If your site has more than 5,000 pages, filter the export down to:

You are not trying to achieve 100% coverage. You are trying to spot problems on pages that matter.

The five things I check first

I open every crawl export the same way. I sort by HTTP status, then by indexability, then by page depth. Here is what I am looking for.

1. 404s that should not be 404s

Filter to status code 404. Export the list. Cross-reference it against:

If a 404 used to get traffic or still has inbound links, either restore it or set up a 301 redirect to the closest live equivalent. If it is an old blog post with no traffic and no inbound links, leave it dead.

Do not batch-redirect everything to your homepage. That is a waste of link equity and it confuses Google. Redirect to the most relevant live page, or let it 404.

2. Orphan pages with traffic

Orphan pages are live URLs that have zero internal links pointing to them. They exist, they are indexed, but no visitor or crawler can reach them by clicking through your site.

Filter your crawl to pages with zero inbound internal links. Cross-reference against organic traffic in the last 90 days.

If an orphan page is getting clicks from Google or appearing in AI answers, it needs internal links. Add it to a relevant category hub, link it from a related blog post, or include it in a "related articles" module.

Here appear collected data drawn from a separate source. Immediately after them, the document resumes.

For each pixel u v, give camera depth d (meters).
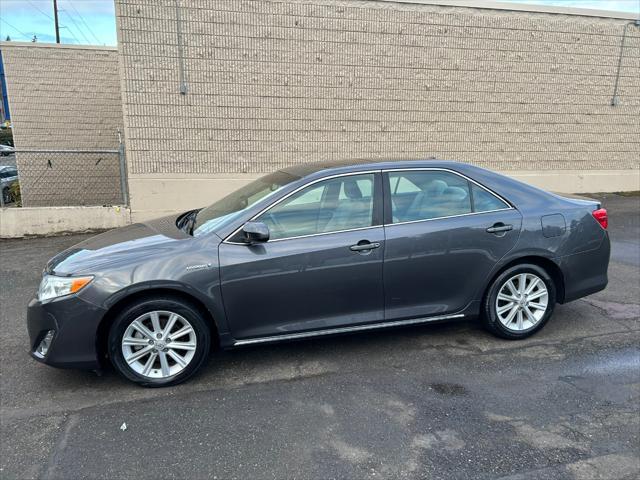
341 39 9.11
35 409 3.26
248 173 9.15
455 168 4.09
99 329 3.41
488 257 3.98
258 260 3.55
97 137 12.49
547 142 10.62
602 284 4.36
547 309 4.20
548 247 4.09
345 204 3.81
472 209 4.02
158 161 8.77
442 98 9.81
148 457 2.76
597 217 4.30
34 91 12.05
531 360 3.85
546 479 2.56
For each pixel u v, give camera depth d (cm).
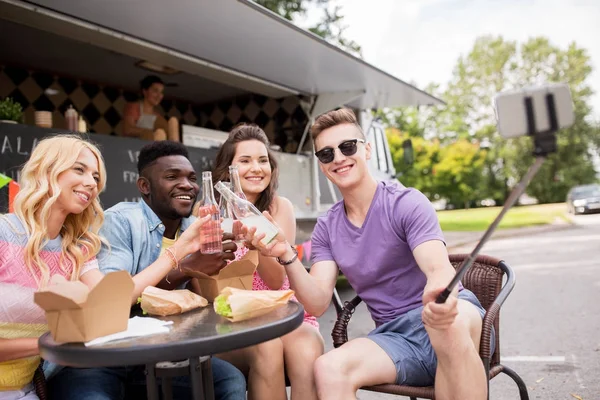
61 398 163
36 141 355
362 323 479
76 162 160
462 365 154
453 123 3688
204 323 139
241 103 737
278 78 573
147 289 155
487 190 3609
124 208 197
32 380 159
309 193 588
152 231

If it has no traffic and no reason to exist, either delete it or noindex it.

3. Indexable pages blocked by robots.txt or meta robots

Filter to pages that return a 200 status code but are blocked by robots.txt, a noindex tag, or X-Robots-Tag header.

If the page is meant to be indexed (a product page, a key landing page, a pillar post), remove the block. If it is a checkout flow, a thank-you page, or a customer portal, the block is correct.

The mistake I see most often: a staging directive (noindex) left in place after launch, or a robots.txt disallow that was meant for /admin/ accidentally covering /blog/.

Check your three to five most important landing pages manually. If any are blocked, escalate to your developer immediately.

4. Thin or duplicate title tags and meta descriptions

Sort by title tag. Look for exact duplicates, near-duplicates, or titles under 20 characters.

Duplicate titles confuse Google about which page to rank for a given query. They also make it harder for AI engines to differentiate between your pages when deciding what to cite.

Fix duplicates on:

Use a formula if you need to scale this quickly. For product pages: `[Product Name] | [Category] | [Brand]`. For blog posts: `[Headline] | [Brand Blog]`.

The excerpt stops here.